→ **Assignment**
Copy out the lines from the one containing "атвердженого постановою Кабінету" through the one containing "ситуации, процессуальный риск, логику", both included, without changing them.

→ **Supplied entries**
'''

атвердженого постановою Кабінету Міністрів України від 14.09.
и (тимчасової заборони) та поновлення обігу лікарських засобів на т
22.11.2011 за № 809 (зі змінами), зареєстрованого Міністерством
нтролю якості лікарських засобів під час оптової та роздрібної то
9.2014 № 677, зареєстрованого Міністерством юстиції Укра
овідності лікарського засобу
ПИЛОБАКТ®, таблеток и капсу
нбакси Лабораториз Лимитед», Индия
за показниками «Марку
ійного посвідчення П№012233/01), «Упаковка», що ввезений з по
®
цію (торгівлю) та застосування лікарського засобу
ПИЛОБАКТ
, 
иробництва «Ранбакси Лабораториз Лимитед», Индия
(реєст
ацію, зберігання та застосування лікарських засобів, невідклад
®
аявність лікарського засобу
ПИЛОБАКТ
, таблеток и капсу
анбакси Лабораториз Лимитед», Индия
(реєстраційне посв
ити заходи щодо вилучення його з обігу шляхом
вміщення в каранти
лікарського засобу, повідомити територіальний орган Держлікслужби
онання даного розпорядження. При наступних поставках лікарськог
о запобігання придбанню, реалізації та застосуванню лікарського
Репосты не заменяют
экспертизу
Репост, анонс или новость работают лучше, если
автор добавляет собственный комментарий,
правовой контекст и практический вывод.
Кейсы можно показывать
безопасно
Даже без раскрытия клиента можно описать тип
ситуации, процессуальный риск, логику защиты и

'''
'''

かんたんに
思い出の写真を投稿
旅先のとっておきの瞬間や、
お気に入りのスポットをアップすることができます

'''

→ **Exercise answer**
атвердженого постановою Кабінету Міністрів України від 14.09.
и (тимчасової заборони) та поновлення обігу лікарських засобів на т
22.11.2011 за № 809 (зі змінами), зареєстрованого Міністерством
нтролю якості лікарських засобів під час оптової та роздрібної то
9.2014 № 677, зареєстрованого Міністерством юстиції Укра
овідності лікарського засобу
ПИЛОБАКТ®, таблеток и капсу
нбакси Лабораториз Лимитед», Индия
за показниками «Марку
ійного посвідчення П№012233/01), «Упаковка», що ввезений з по
®
цію (торгівлю) та застосування лікарського засобу
ПИЛОБАКТ
, 
иробництва «Ранбакси Лабораториз Лимитед», Индия
(реєст
ацію, зберігання та застосування лікарських засобів, невідклад
®
аявність лікарського засобу
ПИЛОБАКТ
, таблеток и капсу
анбакси Лабораториз Лимитед», Индия
(реєстраційне посв
ити заходи щодо вилучення його з обігу шляхом
вміщення в каранти
лікарського засобу, повідомити територіальний орган Держлікслужби
онання даного розпорядження. При наступних поставках лікарськог
о запобігання придбанню, реалізації та застосуванню лікарського
Репосты не заменяют
экспертизу
Репост, анонс или новость работают лучше, если
автор добавляет собственный комментарий,
правовой контекст и практический вывод.
Кейсы можно показывать
безопасно
Даже без раскрытия клиента можно описать тип
ситуации, процессуальный риск, логику защиты и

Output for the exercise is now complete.